Thursday, 10 October 2013

How We Used to Live

Wonderful stuff from director Paul Kelly. Composed of footage from the British Film Institute's national archive, most of it shot between the 1950s and the 1980s and rarely seen thereafter, 'How We Used to Live' premieres at the London Film Festival on Saturday October 12th.

FFI: Heavenly Films

Monday, 7 October 2013

Ravilious Talk Dates: Pallant House, Richmond, The Fry & Dillington House

Eric Ravilious, Fireworks, 'High Street', 1938
Ravilious fans may be happy to know that I'm giving four illustrated lectures in November and early December. Personally I'm delighted, especially as each talk has a slightly different subject or angle - putting together a slide show for a specific event is great fun.

First, on November 7th, I'm speaking at Pallant House Gallery in Chichester, where an exhibition devoted to Ravilious's work as a printmaker is about to open. I know Simon Martin the curator will have gathered a wonderful selection of prints, books and ephemera, and I'm looking forward to seeing how he's put the work together. I'll mostly be talking about wood engravings - and launching the new Mainstone Press book 'Ravilious: Wood Engravings' - but with excursions into lithography and the artist's designs for Wedgwood. Tickets are on sale here.
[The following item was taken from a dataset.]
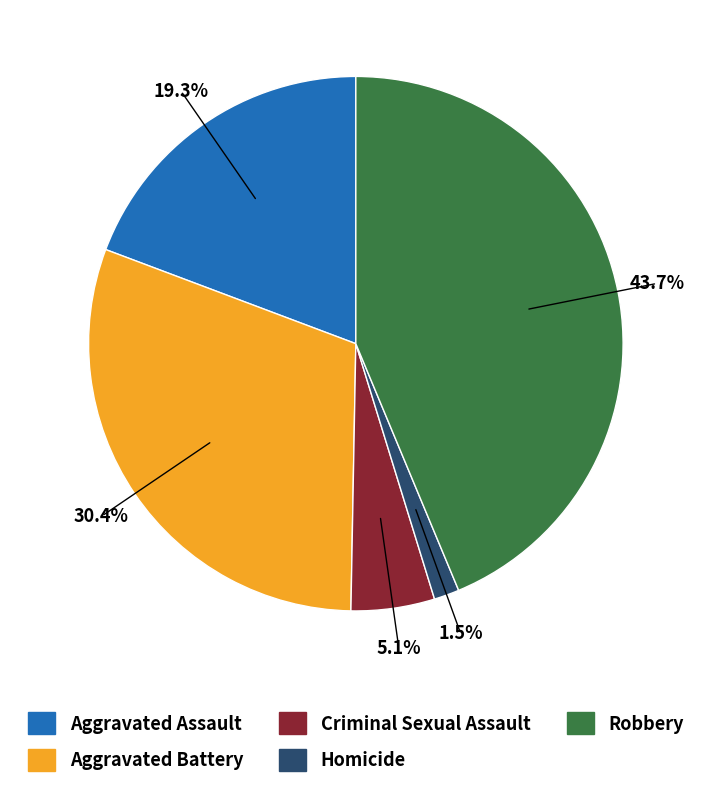

To the nearest percent, what is the difference between the largest and smallest slice percentages?

42%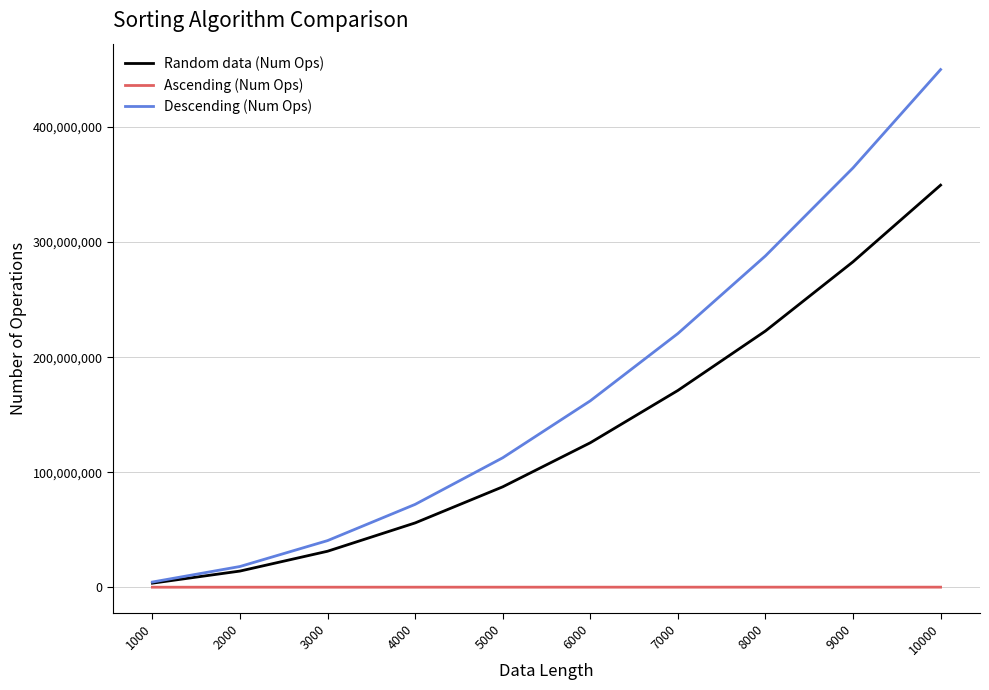

Is this an area chart (filled region under the line)?

No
Eric Ravilious, BBC Talks Pamphlet, 1934
Taking part in a literary festival is always a highlight, and this year I'm giving a talk on 'Eric Ravilious: A Life in Pictures' at Richmond Literary Festival (that's south-west London, in case there's a rival Richmond somewhere else). Tickets for the talk on Saturday 9 November are available from the festival website, where you can of course see all the other treats in store. This lecture will give an overview of Ravilious's life and work, with plenty of pictures - watercolours, wood engravings, ceramic designs, lithos and photos both archive and modern.

I gave a talk on 'Ravilious in Essex' at the Fry Art Gallery - or at a hall nearby - a couple of years ago, and I'm looking forward to going back on Friday November 15th. This time I'll be discussing printmaking and design in a lecture entitled 'Woodcuts & Wedgwood, Shops & Submarines: Ravilious, Designer', and I'll work in plenty of biographical material, archive photos and so on. Some of the pictures I show will no doubt appear on Christmas cards the following month...

On 1st December, finally, the Ravilious roadshow arrives at Dillington House in deepest Somerset, a wonderful place to visit on a wintry Sunday. I have to confess that I didn't realise, until I was asked to give a talk there, what a fantastic arts programme they have at Dillington. In fact my talk is part of a Big Art Weekend, with lots of other events and courses going on; I'll be showing pictures and talking in informal and (I hope) entertaining fashion about 'Eric Ravilious: Master Artist', with watercolours, wood engravings and design work on show.

If you'd like more information about any of these lectures do get in touch. And if you come along, say hello!

Friday, 4 October 2013

Art on the Hill: Art Trail Fun in Bristol

Very excited to be part of the 7th annual Art on the Hill art trail in lovely Windmill Hill. Do come along if you're in Bristol this weekend. Lots of wonderful art to enjoy, obviously, plus you get to see inside people's houses. If you've got kids/other halves who aren't interested you can leave them to amuse themselves in Victoria Park, have a cup of tea at Mrs Brown's Cafe, or go to the pub. Nowhere is more than ten minutes' walk from anywhere else, so you can slow down, relax and generally take it easy.

The sun might even shine.

We're at Venue 26, with paintings and collage by Dayna Stevens, drawings by Charlotte Murray and books by me. I have all the 'Ravilious in Pictures' titles and 'Ravilious: Submarine', plus 'Paul Nash in Pictures'. Come and say hello!